Search code examples
python-3.xexchangelib

MemoryError when fetching email with exchangelib


I have a question regarding saving email data in batches using exchangelib. Currently it is taking a lot of time if there are many emails. After a few minutes it throws this error:

    ERROR:    MemoryError:
    Retry: 0
    Waited: 10
    Timeout: 120
    Session: 25999
    Thread: 28148
    Auth type: <requests.auth.HTTPBasicAuth object at 0x1FBFF1F0>
    URL: https://outlook.office365.com/EWS/Exchange.asmx
    HTTP adapter: <requests.adapters.HTTPAdapter object at 0x1792CE68>
    Allow redirects: False
    Streaming: False
    Response time: 411.93799999996554
    Status code: 503
    Request headers: {'X-AnchorMailbox': 'myworkemail@workdomain.com'}
    Response headers: {}

Here is the code that I use for connecting and reading:

def connect_mail():
    config = Configuration(
        server="outlook.office365.com",
        credentials=Credentials(
            username="myworkemail@workdomain.com", password="*******"
        ),
    )
    return Account(
        primary_smtp_address="myworkemail@workdomain.com",
        config=config,
        access_type=DELEGATE,
    )

def import_email(account):
    tz = EWSTimeZone.localzone()
    start = EWSDateTime(2020, 10, 26, 22, 15, tzinfo=tz)
    for item in account.inbox.filter(
        datetime_received__gt=start, is_read=False
    ).order_by("-datetime_received"):
        email_body = item.body
        email_subject = item.subject
        soup = bs(email_body, "html.parser")
        tables = soup.find_all("table")
        item.is_read = True
        item.save()
        # Some code here for saving the email to a database

Solution

  • You're getting a MemoryError which means that Python is not able to allocate any more memory on your machine.

    There's a couple of things you can do to reduce memory consumption of your script.

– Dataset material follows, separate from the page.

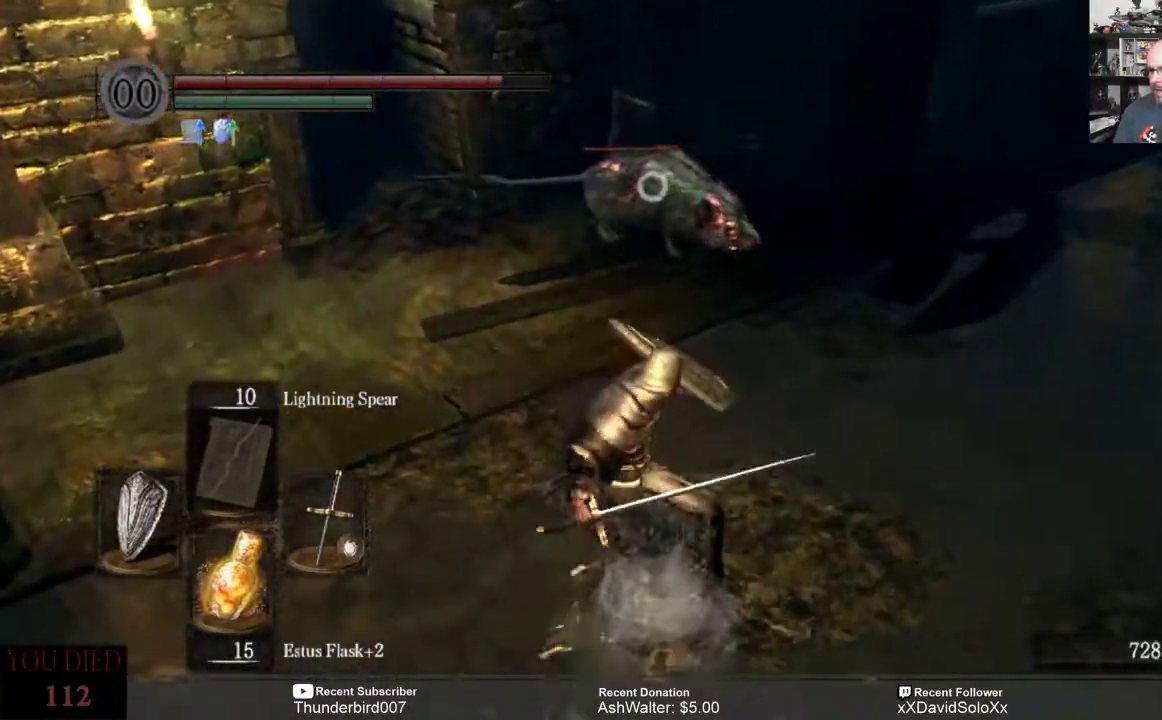
{"buttons": [], "left_stick": "center", "right_stick": "center", "events": []}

One is to use .iterator() which disables internal caching of your query results. Another is to fetch only the fields you actually need using .only()

    When you're using .only(), the other fields will be None. You need to remember to only save the one field you actually changed: item.save(update_fields=['is_read'])

    Here's an example of how to use the two improvements:

    for item in account.inbox.filter(
            datetime_received__gt=start, is_read=False,
        ).only(
            'is_read', 'subject', 'body',
        ).order_by('-datetime_received').iterator():